A New Tool Combining Assessment of Environmental Risk and Optimal Agronomic Application of Phosphorus.

We are proposing a management tool to minimize phosphorus (P)-related environmental risks while providing optimal agronomic P. Soil test P (STP) procedures, developed for crop fertilization recommendation, have two major shortcomings for environmental risk assessment: (i) a low value is not necessarily indicative of a safe P application site and (ii) they do not provide prediction of “safe lifespan” of application sites.  A recently-developed alternative, “safe” soil P storage capacity (SPSC), overcomes these shortcomings while also having potential to determine P fertilization needs more quantitatively than via STP. SPSC is calculated as: (0.15 – PSR)*Extractable (Fe + Al), where “PSR” is the molar ratio of P to the sum of Fe and Al. Concentrations of P, Fe and Al from routine analyses in soil testing labs (e.g. in Mehlich 1 or Mehlich 3 solutions) can be used with calibration, a practical advantage.  Positive SPSC indicates the soil is a P sink and P applications could be dictated by crop requirement.  Negative SPSC is linearly related to P release from soils that can offset fertilizer P requirements.  Slightly-negative SPSC would support plant growth while minimizing environmental impacts.  Validation of this approach may lead to routine adoption of a coupled agronomic-environmental protocol more rigorous than provided by fixed STP thresholds.
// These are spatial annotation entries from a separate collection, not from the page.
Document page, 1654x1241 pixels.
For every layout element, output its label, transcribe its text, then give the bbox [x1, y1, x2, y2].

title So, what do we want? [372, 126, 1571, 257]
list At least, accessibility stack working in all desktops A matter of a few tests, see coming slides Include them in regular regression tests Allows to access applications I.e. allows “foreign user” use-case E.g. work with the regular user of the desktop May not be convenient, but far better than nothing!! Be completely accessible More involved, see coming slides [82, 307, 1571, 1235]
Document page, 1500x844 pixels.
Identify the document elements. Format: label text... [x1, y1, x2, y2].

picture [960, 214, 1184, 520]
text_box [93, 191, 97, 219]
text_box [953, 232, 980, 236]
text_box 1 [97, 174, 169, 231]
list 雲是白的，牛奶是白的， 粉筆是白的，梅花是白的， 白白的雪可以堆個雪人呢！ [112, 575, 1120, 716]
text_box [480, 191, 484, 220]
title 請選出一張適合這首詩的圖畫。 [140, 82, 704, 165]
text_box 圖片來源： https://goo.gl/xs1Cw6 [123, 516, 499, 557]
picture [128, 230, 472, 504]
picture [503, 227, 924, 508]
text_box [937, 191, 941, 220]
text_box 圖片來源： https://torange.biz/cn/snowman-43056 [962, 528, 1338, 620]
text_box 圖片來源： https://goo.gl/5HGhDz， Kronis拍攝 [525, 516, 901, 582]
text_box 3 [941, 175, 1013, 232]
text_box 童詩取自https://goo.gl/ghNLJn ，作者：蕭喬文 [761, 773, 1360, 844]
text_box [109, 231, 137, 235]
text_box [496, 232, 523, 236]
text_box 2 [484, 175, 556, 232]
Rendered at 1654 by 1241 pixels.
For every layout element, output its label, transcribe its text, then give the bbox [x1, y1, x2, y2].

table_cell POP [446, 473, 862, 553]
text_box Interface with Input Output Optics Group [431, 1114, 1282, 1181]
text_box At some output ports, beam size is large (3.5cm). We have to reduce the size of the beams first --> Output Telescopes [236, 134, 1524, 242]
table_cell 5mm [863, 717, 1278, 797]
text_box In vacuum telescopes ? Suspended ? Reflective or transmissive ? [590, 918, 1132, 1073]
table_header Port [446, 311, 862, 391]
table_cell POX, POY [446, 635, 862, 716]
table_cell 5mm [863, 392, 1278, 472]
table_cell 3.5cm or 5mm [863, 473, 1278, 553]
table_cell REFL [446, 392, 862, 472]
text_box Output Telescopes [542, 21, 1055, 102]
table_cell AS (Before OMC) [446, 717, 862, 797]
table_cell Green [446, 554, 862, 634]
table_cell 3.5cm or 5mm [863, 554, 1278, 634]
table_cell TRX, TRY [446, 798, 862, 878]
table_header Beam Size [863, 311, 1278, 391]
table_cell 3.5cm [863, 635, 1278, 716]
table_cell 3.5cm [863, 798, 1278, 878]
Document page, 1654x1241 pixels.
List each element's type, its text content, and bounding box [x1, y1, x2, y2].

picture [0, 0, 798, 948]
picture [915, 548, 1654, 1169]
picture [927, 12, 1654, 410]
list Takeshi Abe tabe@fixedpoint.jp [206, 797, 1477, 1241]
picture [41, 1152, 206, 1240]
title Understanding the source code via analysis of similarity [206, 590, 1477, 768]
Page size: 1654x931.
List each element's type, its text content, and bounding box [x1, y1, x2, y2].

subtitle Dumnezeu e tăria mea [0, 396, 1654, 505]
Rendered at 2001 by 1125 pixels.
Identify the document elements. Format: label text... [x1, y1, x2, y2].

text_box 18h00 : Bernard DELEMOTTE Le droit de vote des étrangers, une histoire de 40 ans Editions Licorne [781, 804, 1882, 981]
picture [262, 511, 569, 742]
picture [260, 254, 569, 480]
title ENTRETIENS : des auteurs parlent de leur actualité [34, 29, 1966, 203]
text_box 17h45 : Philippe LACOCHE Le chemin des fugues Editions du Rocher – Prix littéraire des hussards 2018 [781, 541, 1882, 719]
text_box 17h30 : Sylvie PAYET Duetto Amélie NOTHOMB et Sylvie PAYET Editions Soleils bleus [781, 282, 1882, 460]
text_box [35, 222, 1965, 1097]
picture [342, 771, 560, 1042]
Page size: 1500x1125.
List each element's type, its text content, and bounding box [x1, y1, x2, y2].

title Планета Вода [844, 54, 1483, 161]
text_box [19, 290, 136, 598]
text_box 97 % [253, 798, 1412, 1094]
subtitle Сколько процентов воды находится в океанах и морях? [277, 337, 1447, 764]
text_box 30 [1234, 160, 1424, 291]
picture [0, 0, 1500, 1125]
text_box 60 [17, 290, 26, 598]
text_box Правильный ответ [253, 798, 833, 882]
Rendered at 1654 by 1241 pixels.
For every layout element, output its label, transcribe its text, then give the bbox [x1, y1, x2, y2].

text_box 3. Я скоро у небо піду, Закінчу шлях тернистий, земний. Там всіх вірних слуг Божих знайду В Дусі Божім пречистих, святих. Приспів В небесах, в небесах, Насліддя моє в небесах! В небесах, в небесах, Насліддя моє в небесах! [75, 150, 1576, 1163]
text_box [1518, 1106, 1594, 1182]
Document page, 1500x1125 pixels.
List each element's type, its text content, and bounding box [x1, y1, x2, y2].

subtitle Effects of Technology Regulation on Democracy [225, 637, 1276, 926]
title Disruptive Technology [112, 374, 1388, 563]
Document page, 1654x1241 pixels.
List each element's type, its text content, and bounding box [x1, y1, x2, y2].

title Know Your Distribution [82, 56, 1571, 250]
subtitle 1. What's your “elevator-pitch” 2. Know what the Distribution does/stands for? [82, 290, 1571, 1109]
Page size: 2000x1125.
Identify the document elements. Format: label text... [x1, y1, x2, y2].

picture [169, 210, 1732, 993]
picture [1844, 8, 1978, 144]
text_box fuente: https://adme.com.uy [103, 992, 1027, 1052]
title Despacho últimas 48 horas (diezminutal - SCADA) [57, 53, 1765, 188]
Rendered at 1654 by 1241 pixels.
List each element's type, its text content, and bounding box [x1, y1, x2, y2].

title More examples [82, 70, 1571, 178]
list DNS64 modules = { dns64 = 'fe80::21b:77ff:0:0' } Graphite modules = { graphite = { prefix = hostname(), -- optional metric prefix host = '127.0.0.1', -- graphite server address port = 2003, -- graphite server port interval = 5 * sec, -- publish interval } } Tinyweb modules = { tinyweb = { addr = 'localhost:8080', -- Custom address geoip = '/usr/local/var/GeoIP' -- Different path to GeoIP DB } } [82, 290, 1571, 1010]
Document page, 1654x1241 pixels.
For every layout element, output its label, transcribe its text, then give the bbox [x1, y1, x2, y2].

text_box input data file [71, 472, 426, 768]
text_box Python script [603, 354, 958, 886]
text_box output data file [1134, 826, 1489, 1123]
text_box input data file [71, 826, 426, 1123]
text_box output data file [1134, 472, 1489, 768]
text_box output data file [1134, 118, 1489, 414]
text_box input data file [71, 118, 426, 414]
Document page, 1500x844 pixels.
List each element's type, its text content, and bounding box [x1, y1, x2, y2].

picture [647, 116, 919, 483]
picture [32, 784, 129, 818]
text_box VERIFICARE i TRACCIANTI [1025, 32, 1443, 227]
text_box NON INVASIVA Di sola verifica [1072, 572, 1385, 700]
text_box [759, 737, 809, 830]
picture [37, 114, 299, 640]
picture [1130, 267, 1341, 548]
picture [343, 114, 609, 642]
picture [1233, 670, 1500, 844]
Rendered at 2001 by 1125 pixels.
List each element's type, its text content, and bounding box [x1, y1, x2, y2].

Managing P-impacted sites (SPSC<0) to achieve “zero SPSC + crop requirement” is a means of protecting surface water while maintaining optimal plant growth. We believe it will be a major step toward sustainable land management practices, including an understanding of situations associated with manure applications based on N requirements, P source effects, and Fe/Al-based soil amendments for mitigating heavily P-impacted soils. Once the feasibility of the approach is established for both environmental and agronomic purposes, the approach can be readily used for a range of soils and cropping systems common to the southeastern USA, and other Al/Fe-based sandy soils.